Getting into a company with my qualifications will also be a tough nut to crack, so I still do not know how my life will be in the coming years. In the worst case, I could always end up as a prisoner of the system, so maybe I should just give in to the University of Twente and strengthen their claim by starting Human Media Interaction next year. The safest choice of them all.

One comment

  1. Duuk says:

    Hi Dennis,

    I think you at least missed out on a few companies next to Saab and ABN-AMRO. Bob Loos, even featuring one of your pictures as (as far as I know) quite content at Nedap.

    Personally I still do believe to a certain extent in the job-opportunities of CreaTe (even though I am still in the academic rat-race myself). It does, however, depend a bit more on your skill-set and interests than other studies. Especially because CreaTe is such a broad study you have not been formed into this puzzle piece that will fit exactly with certain vacancies, but chances are you didn’t want to be that puzzle piece for starters.
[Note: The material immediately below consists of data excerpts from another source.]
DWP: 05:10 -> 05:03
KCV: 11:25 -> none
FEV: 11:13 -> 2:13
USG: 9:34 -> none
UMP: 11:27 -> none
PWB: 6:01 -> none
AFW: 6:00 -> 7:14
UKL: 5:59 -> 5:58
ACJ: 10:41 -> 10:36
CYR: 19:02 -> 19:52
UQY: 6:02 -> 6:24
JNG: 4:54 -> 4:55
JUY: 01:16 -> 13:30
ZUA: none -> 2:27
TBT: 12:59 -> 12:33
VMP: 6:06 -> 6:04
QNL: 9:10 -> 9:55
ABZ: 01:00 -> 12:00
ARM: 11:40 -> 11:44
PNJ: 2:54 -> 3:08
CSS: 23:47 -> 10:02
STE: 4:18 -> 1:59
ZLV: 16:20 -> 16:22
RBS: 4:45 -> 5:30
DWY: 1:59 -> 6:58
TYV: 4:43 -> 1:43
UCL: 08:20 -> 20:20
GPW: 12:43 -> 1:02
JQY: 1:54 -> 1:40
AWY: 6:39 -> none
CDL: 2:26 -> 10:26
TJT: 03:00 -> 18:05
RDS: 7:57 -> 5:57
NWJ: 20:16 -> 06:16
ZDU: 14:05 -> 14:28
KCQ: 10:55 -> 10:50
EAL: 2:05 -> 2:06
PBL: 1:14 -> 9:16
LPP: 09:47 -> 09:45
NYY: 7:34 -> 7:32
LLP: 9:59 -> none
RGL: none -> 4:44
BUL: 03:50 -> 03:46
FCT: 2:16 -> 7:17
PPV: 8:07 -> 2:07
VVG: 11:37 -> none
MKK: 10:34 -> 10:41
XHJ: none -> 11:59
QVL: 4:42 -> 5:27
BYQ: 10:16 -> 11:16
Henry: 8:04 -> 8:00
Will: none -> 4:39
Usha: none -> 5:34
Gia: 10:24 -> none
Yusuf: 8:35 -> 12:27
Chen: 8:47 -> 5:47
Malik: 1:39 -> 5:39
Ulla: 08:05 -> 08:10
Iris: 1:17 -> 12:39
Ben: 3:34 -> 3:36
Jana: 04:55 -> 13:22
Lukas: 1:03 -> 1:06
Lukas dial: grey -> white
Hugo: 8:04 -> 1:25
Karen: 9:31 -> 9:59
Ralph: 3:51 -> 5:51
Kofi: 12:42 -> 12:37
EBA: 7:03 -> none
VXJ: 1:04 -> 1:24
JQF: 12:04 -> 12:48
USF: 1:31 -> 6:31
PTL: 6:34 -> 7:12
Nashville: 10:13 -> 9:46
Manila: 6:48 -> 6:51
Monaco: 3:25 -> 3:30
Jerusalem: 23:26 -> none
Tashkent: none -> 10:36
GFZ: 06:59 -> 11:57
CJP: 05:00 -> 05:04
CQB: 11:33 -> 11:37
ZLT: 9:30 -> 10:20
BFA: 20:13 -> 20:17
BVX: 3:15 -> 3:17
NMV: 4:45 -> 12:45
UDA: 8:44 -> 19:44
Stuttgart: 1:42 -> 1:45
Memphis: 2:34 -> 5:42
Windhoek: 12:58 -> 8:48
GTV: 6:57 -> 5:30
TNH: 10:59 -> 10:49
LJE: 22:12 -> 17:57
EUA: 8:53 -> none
So what are the skills you feel comfortable employing, and what are the hopes you have for a future career?

    Also, keep in mind we are of a generation full of hope. The generation that genuinely believed for a second they could be the new Steve Jobs. This while most jobs are just a bit more boring, consider for your self could you be content working in less prestigious roles? You just have to take a short look on vacancy websites and you can see the big demand for anyone even remotely interested in working in IT. Consider for example the traineeships from Calco ( which are specifically oriented at re-educating people without IT background to go into IT. Then certainly CreaTe must provide some opportunities as well.

    While I am certainly sensitive for you struggles in discovering your future (I for one still am struggling), I think you discussion of career options would have been more fruitful with specified skills and/or interests.